У нее началась полоса. Черная. Вчера она рассталась с женихом. Сегодня, 21 марта 1991 года в 11.54 во время операции у нее на столе умер больной. Хирурги постарше и опытнее, советуют в таких ситуациях «замереть» и перестать оперировать. А что делать ей, Екатерине Андреевой, тридцати пяти лет от роду, хирургу первой категории московской клиники? Она не профессор, не кандидат наук, чтобы уйти в творческий отпуск, – она просто ординатор хирургического отделения. Она не пишет книги, не рисует, не вышивает крестиком – она только и умеет что резать. Из-за этого единственного умения она отказалась выйти, наконец, замуж за Игоря и уехать с ним заграницу.

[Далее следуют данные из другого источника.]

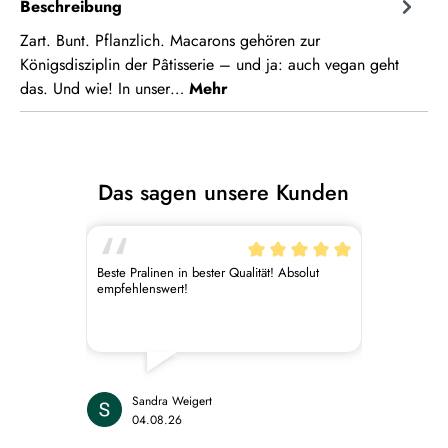
Beschreibung
Zart. Bunt. Pflanzlich. Macarons gehören zur
Königsdisziplin der Pâtisserie – und ja: auch vegan geht
das. Und wie! In unser…
Mehr
Das sagen unsere Kunden
Beste Pralinen in bester Qualität! Absolut
empfehlenswert!
Sandra Weigert
04.08.26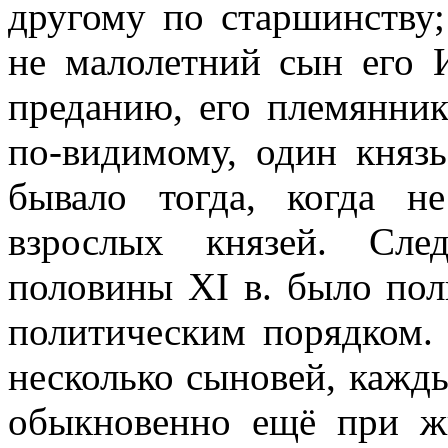
другому по старшинству
не малолетний сын его И
преданию, его племянник
по-видимому, один князь
бывало тогда, когда н
взрослых князей. След
половины XI в. было пол
политическим порядком. 
несколько сыновей, кажды
обыкновенно ещё при ж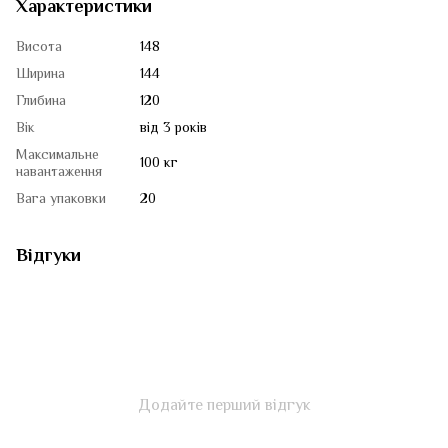
Характеристики
Висота
148
Ширина
144
Глибина
120
Вік
від 3 років
Максимальне
100 кг
навантаження
Вага упаковки
20
Відгуки
Додайте перший відгук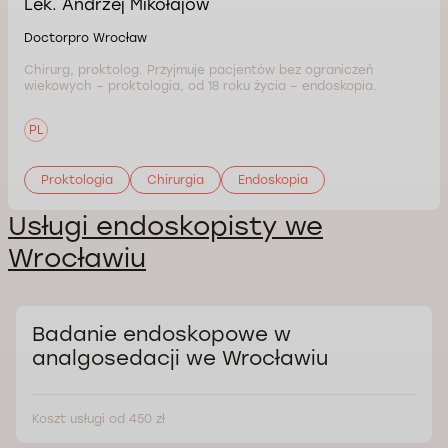
Lek. Andrzej Mikołajów
Doctorpro Wrocław
Chirurg, proktolog. Przyjmuje pacjentów bez ograniczeń
wiekowych – proktologia, od 18 roku życia – endoskopia.
PL
Proktologia
Chirurgia
Endoskopia
Usługi endoskopisty we
Wrocławiu
Badanie endoskopowe w
analgosedacji we Wrocławiu
Koszt usługi od 450 zł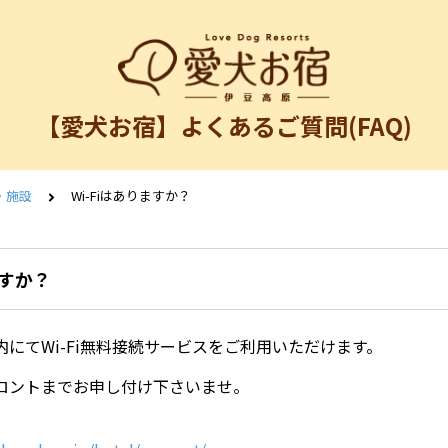
【愛犬お宿】よくあるご質問(FAQ)
・施設
Wi-Fiはありますか？
ますか？
にてWi-Fi無料接続サービスをご利用いただけます。
ロントまでお申し付け下さいませ。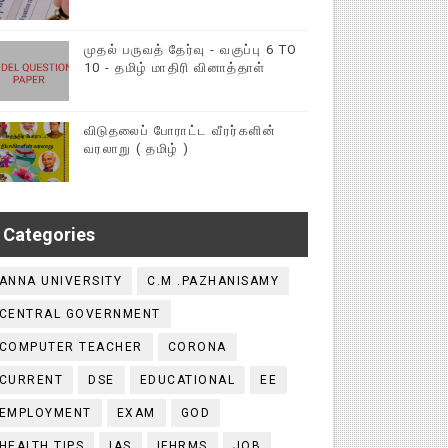
முதல் பருவத் தேர்வு - வகுப்பு 6 TO
10 - தமிழ் மாதிரி வினாத்தாள்
விடுதலைப் போராட்ட வீரர்களின்
வரலாறு ( தமிழ் )
Categories
ANNA UNIVERSITY
C.M .PAZHANISAMY
CENTRAL GOVERNMENT
COMPUTER TEACHER
CORONA
CURRENT
DSE
EDUCATIONAL
EE
EMPLOYMENT
EXAM
GOD
HEALTH TIPS
IAS
IFHRMS
JOB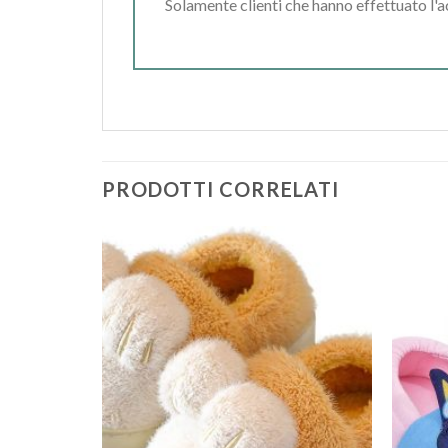
Solamente clienti che hanno effettuato l'
PRODOTTI CORRELATI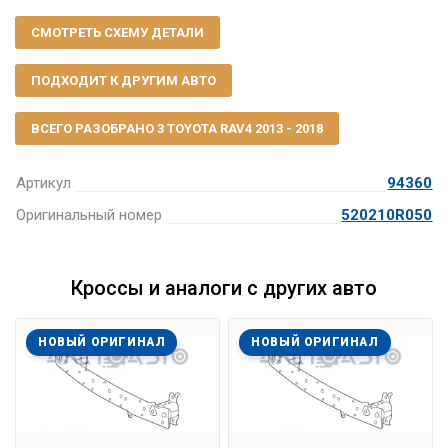
СМОТРЕТЬ СХЕМУ ДЕТАЛИ
ПОДХОДИТ К ДРУГИМ АВТО
ВСЕГО РАЗОБРАНО 3 TOYOTA RAV4 2013 - 2018
Артикул
94360
Оригинальный номер
520210R050
Кроссы и аналоги с других авто
НОВЫЙ ОРИГИНАЛ
НОВЫЙ ОРИГИНАЛ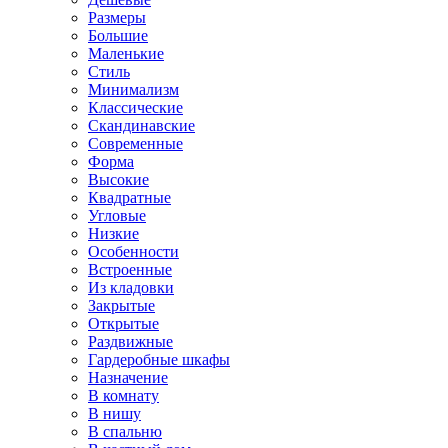
Размеры
Большие
Маленькие
Стиль
Минимализм
Классические
Скандинавские
Современные
Форма
Высокие
Квадратные
Угловые
Низкие
Особенности
Встроенные
Из кладовки
Закрытые
Открытые
Раздвижные
Гардеробные шкафы
Назначение
В комнату
В нишу
В спальню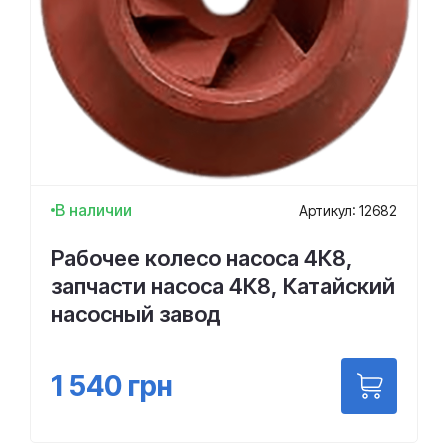
В наличии
Артикул: 12682
Рабочее колесо насоса 4К8,
запчасти насоса 4К8, Катайский
насосный завод
1 540
грн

Его пригласили на год – преподавать в один из университетов Германии. Он ведь талантливый химик. Немцы, правда, и сами хорошие химики, но если видят на иностранном горизонте что-то выдающееся, проявляют интерес. К тому же и сам Игорь был не промах, умел использовать все свои знакомства и связи на полную катушку. Исследования, заинтересовавшие немецких коллег, проводились коллективом кафедры, на которой Игорь работал. Тем не менее, пригласили именно его. Перед ним раскрывались горизонты, и Катины возражения слушать и услышать он не хотел. Предлагая сразу и руку, и сердце, и загранкомандировку, Игорь убеждал:
– Катька, поживешь в свое удовольствие!
– Игорь, ты понимаешь, что хирург, как музыкант – должен упражняться каждый день. Если нет – это скажется на качестве операций.
– А ты будешь упражняться на муляжах. Ты же сама рассказывала, что твой отец каждый день тренировался узлы вязать.
– Игорь, я не знаю языка. Я окажусь в изоляции.
Кажется, они впервые ссорились. До этого события они как-то умудрились прожить пять лет без эмоциональных потрясений. Она услышала в его голосе осуждение и досаду:
– Знаешь, Катя, язык можно выучить… при желании. Наверное, дело не в пианистах и тренировках. Наверное, ты просто не хочешь ехать.
Она хотела промолчать, удержаться от резкости перед прощанием, но у нее сорвалось:
– Да, так и есть, Я не хочу быть твоим приложением.
Игорь всегда умел обходить острые углы и проявлял высший пилотаж в семейных отношениях. Может быть, поэтому были так безоблачны эти пять лет? Он, успокаиваясь, сказал:
– Хорошо, не будем ссориться. Примем компромиссный вариант. Я уезжаю один. Ты приедешь следом – когда созреешь.
…Игорь улетел вчера, а сегодня вот во время операции у нее на столе умер пациент.
– Дура, ты, Катька, – сказала ей анестезиолог Элеонора, проводившая наркоз в тот день, – хочешь высшую категорию получить, а берешься за проигрышные операции. Деду и так не жить с его онкологией, чего ты полезла?
– У меня был шанс убрать опухоль. Хоть два года, а дед бы пожил…
– Да он уже 72 года пожил, и неизвестно, доживешь ли ты до столь преклонного возраста с твоим вечным желанием всех спасти!
Разговор проходил в пустой ординаторской, куда Катерина спустилась из операционной отдохнуть и попить чаю … или валерьянки. Впрочем, лучше пустырника, валерьянка туманит мозг, а ей еще отчитываться перед заведующим…
Элеонора еще что-то говорила, но Катерина вдруг отключилась. Подумала, что если бы ее отец был жив, то ему как раз исполнилось бы в этом году 72.
– Екатерина Августовна, – вывел ее из задумчивости голос заглянувшей в ординаторскую медсестры. – Вас заведующий вызывает.
– Ну, началось, – скорее себе, чем коллеге, буркнула под нос Екатерина и стала надевать смятую до этого в кармане докторскую шапочку.
– Уже! Доложили! – возмущенно хлопнула себя по упитанным коленкам Элеонора. – В себя человеку придти не дают… Да чего ты застыла, – с укоризной посмотрела она на медсестру, замершую в дверном проеме, – сейчас придет.